Lokale Religionsgeschichte als globalhistorisches Projekt

Die lokale Religionsgeschichte hat die vermeintliche ‚Peripherie‘ im Sinne geographisch und wirkungsgeschichtlich abgeschiedener und unbedeutender Orte der Religionsgeschichte zum Gegenstand. In Bremen orientiert sie sich dabei an verschiedenen kulturwissenschaftlichen Ansätzen, allen voran den sog. Postkolonialen Studien, die den latenten Eurozentrismus in den allgemeinen Geschichtswissenschaften in den Fokus der Kritik gerückt haben: Dessen Konsequenz bestehe darin, dass alle Regionen außerhalb Europas nur als ‚Anhängsel‘ und unvollkommene Manifestationen der europäischen Geschichte in Gestalt einer maßstabsbildenden, allgemeinen historischen Entwicklung angesehen werden. Demgegenüber forderte die postkoloniale Theorie eine „Provinzialisierung Europas“ (Dipesh Chakrabarty) im Sinne der verstärkten historiographischen Fokussierung auf die vermeintliche ‚Peripherie‘ in Form der außereuropäischen Welt.

Diese Kritik lässt sich auch für eine kulturwissenschaftlich argumentierende Lokal- und Mikrogeschichte der Religion fruchtbar machen. Denn auch in der religions- und kirchenhistorischen Forschung wird der Fokus häufig auf die ‚bedeutenden‘ Entwicklungen in den Zentren der (europäischen) Geschichte gelegt. Demgegenüber sind Kontexte abseits dieser Zentren, die vermeintlich nur mittelbar von den historischen Entwicklungen berührt sind, eher selten Gegenstand kirchen- und religionsgeschichtlicher Arbeit, obgleich auch diese vermeintlich ‚provinziellen‘ Kontexte oftmals keineswegs isoliert und abgeschlossen von der Außenwelt gewesen sind.

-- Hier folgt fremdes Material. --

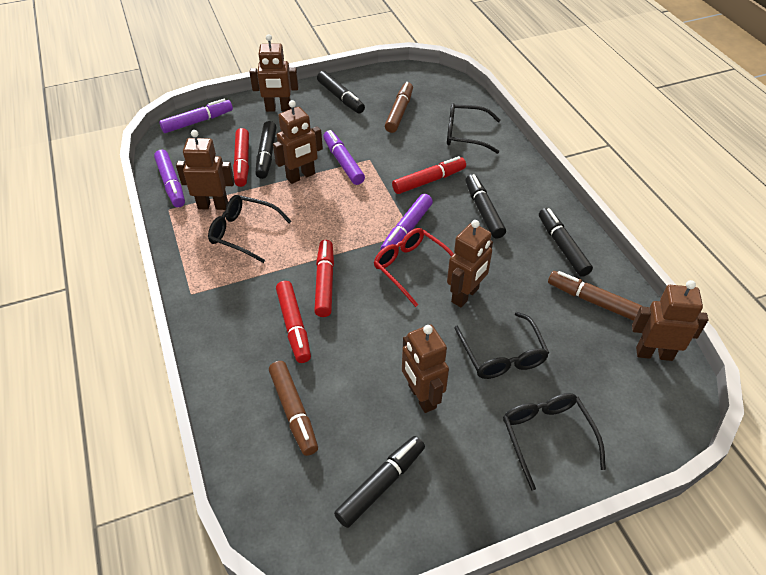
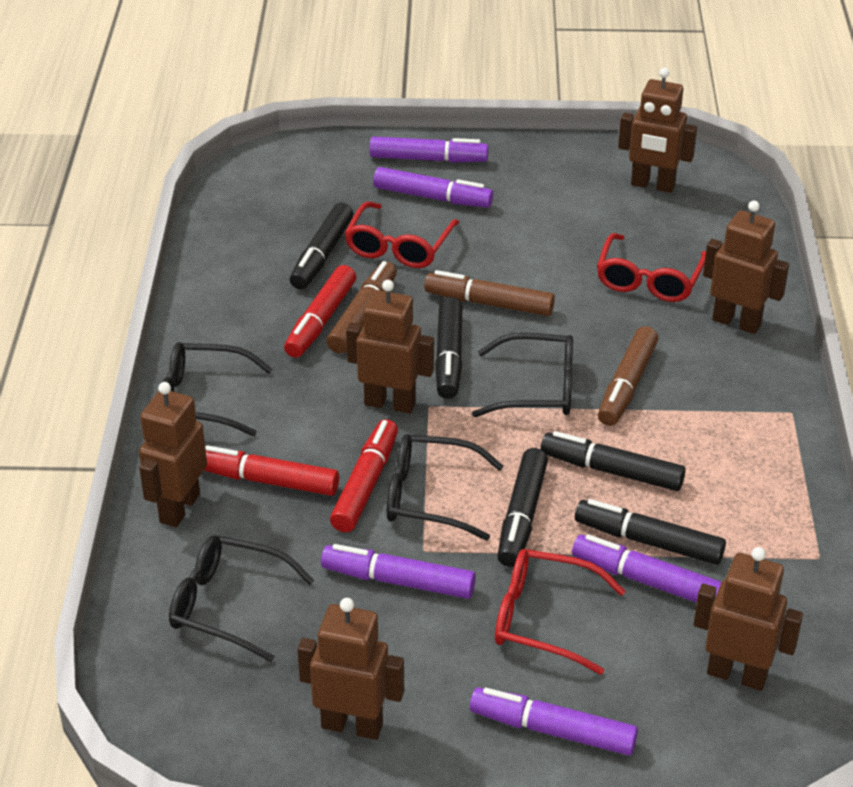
purple marker: [154,150,185,207] [159,99,233,133] [323,130,365,185] [381,194,433,250] = 4 -> [321,544,476,599] [370,137,488,163] [373,167,493,208] [470,687,638,756] [572,534,722,603] = 5
red glasses: [374,228,453,307] = 1 -> [345,202,459,268] [495,549,625,675] [597,233,706,302] = 3
red marker: [233,128,249,187] [276,281,311,363] [314,240,334,317] [392,156,466,194] = 4 -> [204,445,339,496] [284,265,356,358] [330,419,398,532] = 3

Vor diesem Hintergrund ist die lokale Religionsgeschichte bestrebt, auch vermeintlich ‚kleine‘ Orte in ihrer Verflechtung zu überregionalen und teilweise auch globalen Diskursen zu untersuchen. Dabei erweist sich, dass auch die ‚Provinz‘ nicht allein als unvollkommenes Abbild der ‚großen weiten Welt‘ verstanden werden darf. Vielmehr präsentiert sie sich bei näherem Hinsehen als ein Schnittpunkt einer Vielzahl von Diskursen mit ihren ganz eigenen Dynamiken, die ihrerseits Auswirkungen auf breitere Kontexte entwickeln können.